# [PASSAGE SHOWN]
%%
They point to the words immediately following in the Creed: “begotten of his Father before all worlds;” “begotten, not made.” That is one reason I think we should retain the translation “only-begotten.”

Gregory of Nazianzus wrote, the terms Father and Son “denote an identity of nature between him that is begotten and him that begets.” Oration XXIX.16, quoted in Douglas Kelly, Systematic Theology, Volume Two: The Beauty of Christ. 2.87.

Thus, “Eternally begotten,” “before all worlds [ages]” indicates what is called “the eternal generation of the Son.”

Though it implies a common life, being, essence, etc., it is a relational term. The Father “begets” the Son. He is, thus, somehow and inexplicably, the eternal “origin” or “source” of the Son.

But there is NO temporal connotation; no “before and after” sequence.

Father and Son stand in a relationship together that we’ll explore further; these two words do not connote all that they do when used of humans however, of the father being older than the son.

The eternal Father has always had a Son, who must, therefore, also be eternal. See John 17:3, 5, 24.

Even on a human level, however, “Son” indicates identity of life, essence, being, nature, “substance” with the Father. And that is partly what is meant here.

God from God; Light from Light; true God from true God

These are three ways of saying the same thing. The Son is equally divine with the Father. He is God.

See Hebrews 1:3; Philippians 2:6 (“equality with God”); Colossians 1:15 (“image of the invisible God”), 19 (“for in him all the fullness [of God] was pleased to dwell”]; 2:9.

Of one being (substance) with the Father

Greek homoousion; Latin consubstantialem - not homoiousios, of “like” or “similar” nature, but the same nature, being, substance, etc.

The great battle with Arianism was fought over this word.

The orthodox party appealed to such Scriptures as, “The Word was God.” John 1:1 The Greek grammar here emphasizes essence and being.

“I and the Father are one” John 10:30: The neuter gender indicates substance, nature, essence; not one identical person.

“Eternal Functional Subordination”

Arius and his followers were not stupid. They appealed to texts that seemed to indicate that the Son was inferior to the Father, and thus was a second-class deity.

First, the title “Son” already implies some sort of subordination.

They insisted, also, that “Son” implies temporal sequence; all human sons are born after their fathers. Since the Son was begotten – all agreed on that – then he must have been born after the Father came into being.

They claimed that the phrase, “firstborn over (or, of) all creation,” Colossians 15, and its background text, Psalm 89:27, “I will make him my firstborn,” show that Christ was born first, then others.
%%
# [WRITTEN TASKS]
(1) In the passage on the Creed, which oration of Gregory of Nazianzus is cited for the statement about the terms Father and Son?
(2) Condense the paragraph of the passage on the Creed that begins "They insisted, also, that" into a single shorter sentence, keeping its main facts.
(3) Transcribe the passage on the Creed between "The great battle" and "one identical person.", inclusive.

# [ENTRIES PROVIDED]
%%
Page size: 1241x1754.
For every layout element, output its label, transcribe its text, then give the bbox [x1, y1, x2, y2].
%%
%%
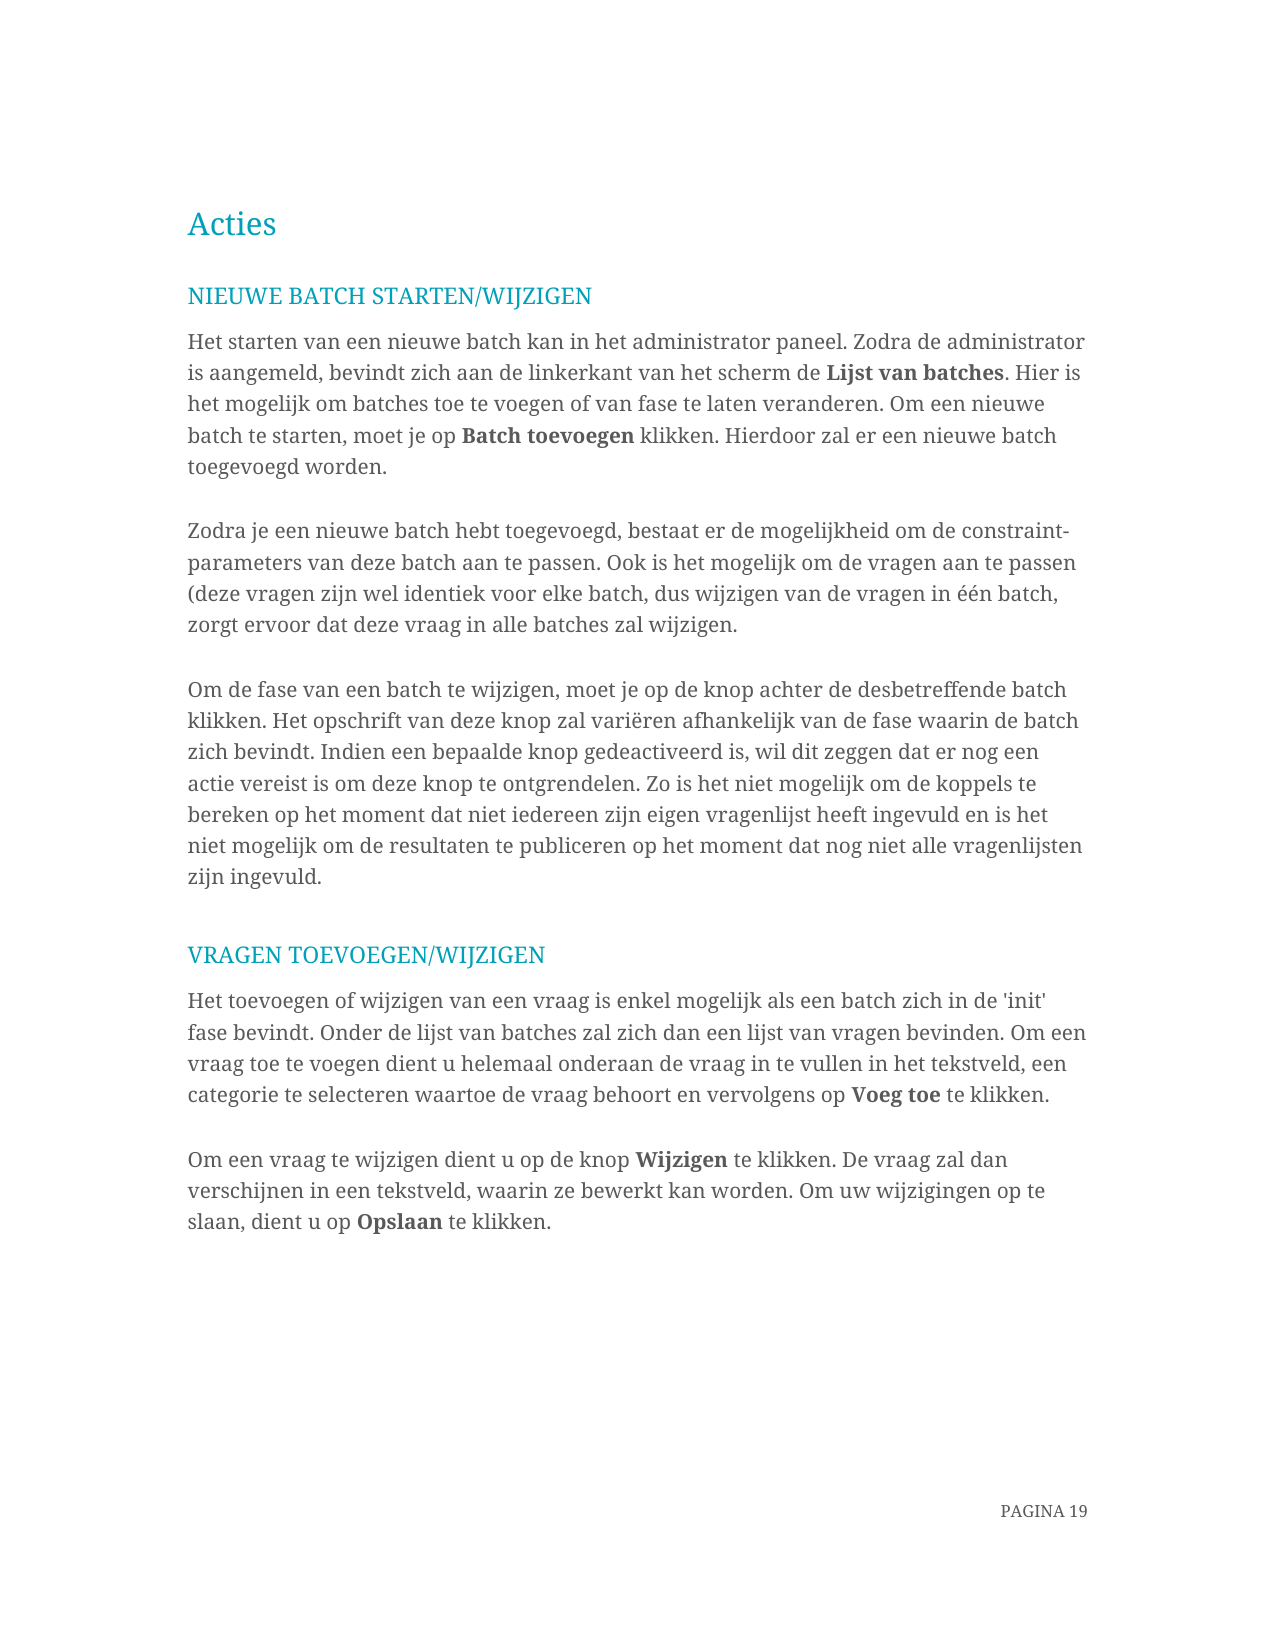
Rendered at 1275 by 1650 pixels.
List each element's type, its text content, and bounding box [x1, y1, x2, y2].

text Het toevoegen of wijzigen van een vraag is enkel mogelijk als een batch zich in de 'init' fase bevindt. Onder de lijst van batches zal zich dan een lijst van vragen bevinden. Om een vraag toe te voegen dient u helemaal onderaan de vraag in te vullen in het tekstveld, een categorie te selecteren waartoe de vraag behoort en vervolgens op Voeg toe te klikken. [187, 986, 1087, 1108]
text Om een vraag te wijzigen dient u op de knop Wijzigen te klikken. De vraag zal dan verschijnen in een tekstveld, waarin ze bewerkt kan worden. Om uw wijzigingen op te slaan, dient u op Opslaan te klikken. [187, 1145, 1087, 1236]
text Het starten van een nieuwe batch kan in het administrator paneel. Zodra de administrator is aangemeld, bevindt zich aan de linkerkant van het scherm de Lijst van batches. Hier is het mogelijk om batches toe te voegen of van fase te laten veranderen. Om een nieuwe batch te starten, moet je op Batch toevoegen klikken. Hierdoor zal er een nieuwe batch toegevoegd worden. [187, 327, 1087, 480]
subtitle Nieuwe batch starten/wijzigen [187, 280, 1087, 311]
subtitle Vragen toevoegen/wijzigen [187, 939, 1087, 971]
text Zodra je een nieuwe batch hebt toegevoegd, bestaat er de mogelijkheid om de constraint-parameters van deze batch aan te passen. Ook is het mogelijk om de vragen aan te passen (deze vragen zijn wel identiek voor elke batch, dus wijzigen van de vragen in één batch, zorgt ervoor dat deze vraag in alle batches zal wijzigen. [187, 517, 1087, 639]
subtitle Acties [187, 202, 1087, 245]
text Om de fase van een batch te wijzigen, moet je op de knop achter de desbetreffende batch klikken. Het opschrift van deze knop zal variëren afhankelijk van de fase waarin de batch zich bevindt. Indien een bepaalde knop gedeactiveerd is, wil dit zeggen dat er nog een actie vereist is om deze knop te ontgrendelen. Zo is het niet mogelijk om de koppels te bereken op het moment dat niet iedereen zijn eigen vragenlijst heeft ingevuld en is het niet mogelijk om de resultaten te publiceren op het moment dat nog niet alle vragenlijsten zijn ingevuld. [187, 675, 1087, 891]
%%
# [FULL SOLUTIONS]
(1) Oration XXIX.16

(2) The Arians also held that "Son" implies a temporal sequence, since human sons are born after their fathers, and that the Son, being begotten, must have been born after the Father came into being.

(3)
The great battle with Arianism was fought over this word.

The orthodox party appealed to such Scriptures as, “The Word was God.” John 1:1 The Greek grammar here emphasizes essence and being.

“I and the Father are one” John 10:30: The neuter gender indicates substance, nature, essence; not one identical person.